START Material for this exercise
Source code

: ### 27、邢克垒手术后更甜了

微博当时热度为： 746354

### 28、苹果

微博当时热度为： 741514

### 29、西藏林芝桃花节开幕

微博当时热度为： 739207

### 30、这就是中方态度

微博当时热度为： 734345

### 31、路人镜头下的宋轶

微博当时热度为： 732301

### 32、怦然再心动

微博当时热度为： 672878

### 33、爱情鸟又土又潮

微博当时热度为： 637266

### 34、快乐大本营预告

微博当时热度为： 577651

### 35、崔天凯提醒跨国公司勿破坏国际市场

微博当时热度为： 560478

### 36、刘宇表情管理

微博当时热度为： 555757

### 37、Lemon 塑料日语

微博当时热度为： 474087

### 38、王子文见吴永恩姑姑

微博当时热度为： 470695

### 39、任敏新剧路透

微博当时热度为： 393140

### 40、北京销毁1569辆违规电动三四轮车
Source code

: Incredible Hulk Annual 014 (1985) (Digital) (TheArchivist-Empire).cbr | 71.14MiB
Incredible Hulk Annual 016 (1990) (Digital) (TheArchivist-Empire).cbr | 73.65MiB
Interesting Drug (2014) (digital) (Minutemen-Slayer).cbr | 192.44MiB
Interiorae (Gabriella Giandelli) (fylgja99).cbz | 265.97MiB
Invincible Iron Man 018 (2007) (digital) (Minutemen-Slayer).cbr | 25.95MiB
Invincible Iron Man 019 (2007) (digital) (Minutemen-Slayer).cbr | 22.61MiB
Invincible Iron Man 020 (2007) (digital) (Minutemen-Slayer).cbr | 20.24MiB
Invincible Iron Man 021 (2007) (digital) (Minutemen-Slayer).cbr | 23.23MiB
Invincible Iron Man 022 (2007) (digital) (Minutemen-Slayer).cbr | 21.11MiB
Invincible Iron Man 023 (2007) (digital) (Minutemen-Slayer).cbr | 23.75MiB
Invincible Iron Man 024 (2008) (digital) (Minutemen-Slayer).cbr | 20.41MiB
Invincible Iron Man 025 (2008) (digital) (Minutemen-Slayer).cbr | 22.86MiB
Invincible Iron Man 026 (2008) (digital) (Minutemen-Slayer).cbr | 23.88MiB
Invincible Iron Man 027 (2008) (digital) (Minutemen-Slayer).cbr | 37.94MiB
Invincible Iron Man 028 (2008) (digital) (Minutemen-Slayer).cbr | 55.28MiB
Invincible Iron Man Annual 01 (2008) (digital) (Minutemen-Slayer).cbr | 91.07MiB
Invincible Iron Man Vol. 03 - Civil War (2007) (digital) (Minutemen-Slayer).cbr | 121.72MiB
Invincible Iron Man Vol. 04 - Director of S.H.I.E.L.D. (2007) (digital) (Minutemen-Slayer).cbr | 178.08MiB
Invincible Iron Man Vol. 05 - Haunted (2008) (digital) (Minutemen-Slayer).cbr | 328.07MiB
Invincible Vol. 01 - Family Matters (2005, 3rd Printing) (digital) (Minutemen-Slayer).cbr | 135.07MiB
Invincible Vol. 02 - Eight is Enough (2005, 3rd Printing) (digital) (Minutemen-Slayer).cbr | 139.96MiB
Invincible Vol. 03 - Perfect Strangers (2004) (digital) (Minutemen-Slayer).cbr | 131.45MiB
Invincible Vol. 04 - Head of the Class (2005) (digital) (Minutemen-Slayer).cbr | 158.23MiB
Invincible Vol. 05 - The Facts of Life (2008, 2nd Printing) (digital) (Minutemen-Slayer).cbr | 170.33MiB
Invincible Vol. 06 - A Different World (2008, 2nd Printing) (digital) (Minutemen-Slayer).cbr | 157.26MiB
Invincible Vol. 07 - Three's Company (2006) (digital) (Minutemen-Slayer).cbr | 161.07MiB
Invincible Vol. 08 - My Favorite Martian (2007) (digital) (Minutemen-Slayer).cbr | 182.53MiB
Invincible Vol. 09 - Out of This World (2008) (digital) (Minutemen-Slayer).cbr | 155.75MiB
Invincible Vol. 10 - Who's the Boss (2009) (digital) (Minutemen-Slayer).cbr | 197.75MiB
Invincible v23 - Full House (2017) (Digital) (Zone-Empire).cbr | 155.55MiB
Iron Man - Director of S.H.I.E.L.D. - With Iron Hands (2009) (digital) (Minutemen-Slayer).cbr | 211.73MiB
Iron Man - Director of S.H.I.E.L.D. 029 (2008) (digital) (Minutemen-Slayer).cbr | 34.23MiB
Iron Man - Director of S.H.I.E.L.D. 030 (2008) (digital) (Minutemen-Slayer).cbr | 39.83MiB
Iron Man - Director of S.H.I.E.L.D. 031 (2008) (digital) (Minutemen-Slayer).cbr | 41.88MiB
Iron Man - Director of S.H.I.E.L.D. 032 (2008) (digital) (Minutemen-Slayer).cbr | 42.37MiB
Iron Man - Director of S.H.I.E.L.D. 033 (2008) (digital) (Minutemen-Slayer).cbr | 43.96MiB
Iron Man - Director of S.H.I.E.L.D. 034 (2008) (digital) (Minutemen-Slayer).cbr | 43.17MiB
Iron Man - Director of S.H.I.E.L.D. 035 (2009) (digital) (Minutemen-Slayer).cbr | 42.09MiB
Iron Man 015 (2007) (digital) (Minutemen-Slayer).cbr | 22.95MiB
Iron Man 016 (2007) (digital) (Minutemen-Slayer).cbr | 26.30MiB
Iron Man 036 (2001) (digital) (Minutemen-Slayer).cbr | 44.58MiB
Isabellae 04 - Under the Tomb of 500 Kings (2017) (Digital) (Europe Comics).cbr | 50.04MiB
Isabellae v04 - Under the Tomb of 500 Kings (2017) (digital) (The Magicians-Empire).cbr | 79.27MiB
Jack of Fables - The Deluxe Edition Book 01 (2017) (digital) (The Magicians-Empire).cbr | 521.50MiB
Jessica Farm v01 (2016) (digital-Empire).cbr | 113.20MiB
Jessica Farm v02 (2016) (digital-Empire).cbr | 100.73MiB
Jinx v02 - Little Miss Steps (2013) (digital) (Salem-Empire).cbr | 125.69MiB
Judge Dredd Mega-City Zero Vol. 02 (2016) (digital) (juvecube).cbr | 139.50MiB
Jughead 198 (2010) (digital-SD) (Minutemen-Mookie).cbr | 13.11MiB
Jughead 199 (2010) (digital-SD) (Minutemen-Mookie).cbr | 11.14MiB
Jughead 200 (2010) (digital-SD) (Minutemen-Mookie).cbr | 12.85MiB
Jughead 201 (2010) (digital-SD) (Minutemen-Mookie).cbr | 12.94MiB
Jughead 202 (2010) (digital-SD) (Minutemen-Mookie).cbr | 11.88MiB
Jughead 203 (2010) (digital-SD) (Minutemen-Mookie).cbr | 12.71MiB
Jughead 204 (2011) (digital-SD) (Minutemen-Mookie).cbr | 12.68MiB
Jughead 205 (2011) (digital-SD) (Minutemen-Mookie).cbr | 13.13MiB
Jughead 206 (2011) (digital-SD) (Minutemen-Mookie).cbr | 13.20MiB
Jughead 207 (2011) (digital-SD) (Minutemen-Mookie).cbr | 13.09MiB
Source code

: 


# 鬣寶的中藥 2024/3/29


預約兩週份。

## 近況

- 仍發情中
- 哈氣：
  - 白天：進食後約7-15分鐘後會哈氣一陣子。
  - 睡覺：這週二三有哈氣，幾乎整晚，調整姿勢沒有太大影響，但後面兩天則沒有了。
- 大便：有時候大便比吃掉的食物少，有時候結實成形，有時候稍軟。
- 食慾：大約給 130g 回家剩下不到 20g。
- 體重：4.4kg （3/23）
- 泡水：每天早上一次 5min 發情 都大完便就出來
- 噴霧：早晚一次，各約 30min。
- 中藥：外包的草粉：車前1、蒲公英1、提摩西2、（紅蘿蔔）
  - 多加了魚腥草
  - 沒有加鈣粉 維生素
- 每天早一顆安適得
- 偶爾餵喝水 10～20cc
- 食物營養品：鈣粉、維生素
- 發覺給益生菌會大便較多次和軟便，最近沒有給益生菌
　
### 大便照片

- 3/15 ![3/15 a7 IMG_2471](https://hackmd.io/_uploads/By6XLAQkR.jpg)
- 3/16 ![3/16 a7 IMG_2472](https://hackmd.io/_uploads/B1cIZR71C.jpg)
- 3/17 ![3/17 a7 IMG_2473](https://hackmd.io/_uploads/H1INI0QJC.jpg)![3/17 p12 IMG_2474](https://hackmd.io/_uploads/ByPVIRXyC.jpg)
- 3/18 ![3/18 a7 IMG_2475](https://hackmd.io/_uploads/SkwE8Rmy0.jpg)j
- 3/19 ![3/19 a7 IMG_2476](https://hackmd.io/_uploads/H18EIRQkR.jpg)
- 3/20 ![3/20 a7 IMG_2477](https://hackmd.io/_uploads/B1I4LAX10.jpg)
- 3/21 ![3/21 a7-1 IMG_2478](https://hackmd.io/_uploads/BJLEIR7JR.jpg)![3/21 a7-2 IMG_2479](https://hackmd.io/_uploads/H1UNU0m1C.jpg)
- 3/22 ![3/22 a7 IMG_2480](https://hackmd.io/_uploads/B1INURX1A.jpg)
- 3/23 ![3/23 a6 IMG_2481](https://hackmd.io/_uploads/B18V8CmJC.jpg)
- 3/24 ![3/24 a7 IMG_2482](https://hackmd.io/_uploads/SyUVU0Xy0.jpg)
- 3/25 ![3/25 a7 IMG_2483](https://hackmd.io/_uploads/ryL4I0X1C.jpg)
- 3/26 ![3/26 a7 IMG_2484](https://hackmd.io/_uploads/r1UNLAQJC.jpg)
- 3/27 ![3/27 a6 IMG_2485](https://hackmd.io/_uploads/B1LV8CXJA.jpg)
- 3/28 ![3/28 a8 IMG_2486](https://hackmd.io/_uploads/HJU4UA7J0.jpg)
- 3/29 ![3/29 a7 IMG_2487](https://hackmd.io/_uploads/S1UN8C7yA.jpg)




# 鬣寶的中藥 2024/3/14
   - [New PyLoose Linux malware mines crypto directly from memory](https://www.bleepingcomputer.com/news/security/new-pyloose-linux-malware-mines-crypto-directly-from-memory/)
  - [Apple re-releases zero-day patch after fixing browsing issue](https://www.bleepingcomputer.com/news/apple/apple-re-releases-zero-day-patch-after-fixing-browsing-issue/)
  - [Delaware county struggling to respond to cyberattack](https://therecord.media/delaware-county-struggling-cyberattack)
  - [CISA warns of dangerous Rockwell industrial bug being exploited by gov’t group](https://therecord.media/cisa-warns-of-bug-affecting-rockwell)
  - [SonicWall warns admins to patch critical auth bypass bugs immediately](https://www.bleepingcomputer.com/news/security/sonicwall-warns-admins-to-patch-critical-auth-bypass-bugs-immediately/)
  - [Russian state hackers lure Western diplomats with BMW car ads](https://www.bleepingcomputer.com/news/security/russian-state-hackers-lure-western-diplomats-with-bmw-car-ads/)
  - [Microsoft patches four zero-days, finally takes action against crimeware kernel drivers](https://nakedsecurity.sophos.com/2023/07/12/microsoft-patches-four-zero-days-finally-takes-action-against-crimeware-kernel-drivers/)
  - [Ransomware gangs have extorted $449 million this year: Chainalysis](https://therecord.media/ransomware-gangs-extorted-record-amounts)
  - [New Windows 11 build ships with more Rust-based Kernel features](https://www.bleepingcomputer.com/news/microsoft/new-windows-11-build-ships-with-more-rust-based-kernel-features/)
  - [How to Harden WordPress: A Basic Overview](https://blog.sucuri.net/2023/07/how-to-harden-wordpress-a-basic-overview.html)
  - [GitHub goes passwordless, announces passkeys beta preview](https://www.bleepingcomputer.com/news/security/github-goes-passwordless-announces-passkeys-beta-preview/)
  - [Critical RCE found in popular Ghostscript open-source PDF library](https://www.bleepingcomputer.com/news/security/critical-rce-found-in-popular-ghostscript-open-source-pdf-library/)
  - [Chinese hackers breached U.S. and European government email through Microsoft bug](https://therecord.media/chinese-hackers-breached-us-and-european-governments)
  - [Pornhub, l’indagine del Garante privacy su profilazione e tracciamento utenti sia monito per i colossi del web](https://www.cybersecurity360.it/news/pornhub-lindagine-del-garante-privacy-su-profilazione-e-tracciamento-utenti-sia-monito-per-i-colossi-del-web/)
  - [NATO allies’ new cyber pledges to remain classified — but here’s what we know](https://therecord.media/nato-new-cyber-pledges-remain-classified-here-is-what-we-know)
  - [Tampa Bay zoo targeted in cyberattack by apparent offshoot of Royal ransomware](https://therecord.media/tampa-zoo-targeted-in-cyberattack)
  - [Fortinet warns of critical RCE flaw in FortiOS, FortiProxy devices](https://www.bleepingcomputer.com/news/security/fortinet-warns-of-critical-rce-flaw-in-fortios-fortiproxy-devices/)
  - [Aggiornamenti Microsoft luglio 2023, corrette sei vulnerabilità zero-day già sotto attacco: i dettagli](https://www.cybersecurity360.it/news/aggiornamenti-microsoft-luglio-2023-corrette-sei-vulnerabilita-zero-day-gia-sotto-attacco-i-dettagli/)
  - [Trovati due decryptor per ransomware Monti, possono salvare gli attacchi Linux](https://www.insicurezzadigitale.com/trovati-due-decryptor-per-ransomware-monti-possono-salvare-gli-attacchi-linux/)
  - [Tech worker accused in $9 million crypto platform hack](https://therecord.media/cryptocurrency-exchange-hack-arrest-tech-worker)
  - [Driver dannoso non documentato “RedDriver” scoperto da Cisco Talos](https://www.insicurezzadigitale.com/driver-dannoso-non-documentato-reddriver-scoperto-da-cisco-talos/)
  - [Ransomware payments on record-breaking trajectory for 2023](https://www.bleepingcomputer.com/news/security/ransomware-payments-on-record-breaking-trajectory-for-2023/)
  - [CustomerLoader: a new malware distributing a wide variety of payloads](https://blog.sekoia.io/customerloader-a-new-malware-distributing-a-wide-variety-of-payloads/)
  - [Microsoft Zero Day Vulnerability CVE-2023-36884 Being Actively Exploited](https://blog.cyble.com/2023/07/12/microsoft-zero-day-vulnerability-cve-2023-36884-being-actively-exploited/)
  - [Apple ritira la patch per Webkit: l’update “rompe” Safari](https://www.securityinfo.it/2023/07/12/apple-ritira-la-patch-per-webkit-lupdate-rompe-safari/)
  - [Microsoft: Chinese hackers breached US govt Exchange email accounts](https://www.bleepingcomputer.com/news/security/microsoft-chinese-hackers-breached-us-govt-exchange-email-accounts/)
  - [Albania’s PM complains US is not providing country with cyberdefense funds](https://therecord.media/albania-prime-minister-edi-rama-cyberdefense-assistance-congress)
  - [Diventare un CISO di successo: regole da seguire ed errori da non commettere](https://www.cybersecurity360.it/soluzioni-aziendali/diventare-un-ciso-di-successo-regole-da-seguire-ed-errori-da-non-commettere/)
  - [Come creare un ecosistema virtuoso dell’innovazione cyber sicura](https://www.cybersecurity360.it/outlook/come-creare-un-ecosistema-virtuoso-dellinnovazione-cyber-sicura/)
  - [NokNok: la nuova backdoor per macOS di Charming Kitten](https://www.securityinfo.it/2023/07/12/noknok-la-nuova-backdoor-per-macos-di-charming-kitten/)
END Material for this exercise
Pick out each line of the entries above that contains the string "Tomb". Case counts.

Isabellae 04 - Under the Tomb of 500 Kings (2017) (Digital) (Europe Comics).cbr | 50.04MiB
Isabellae v04 - Under the Tomb of 500 Kings (2017) (digital) (The Magicians-Empire).cbr | 79.27MiB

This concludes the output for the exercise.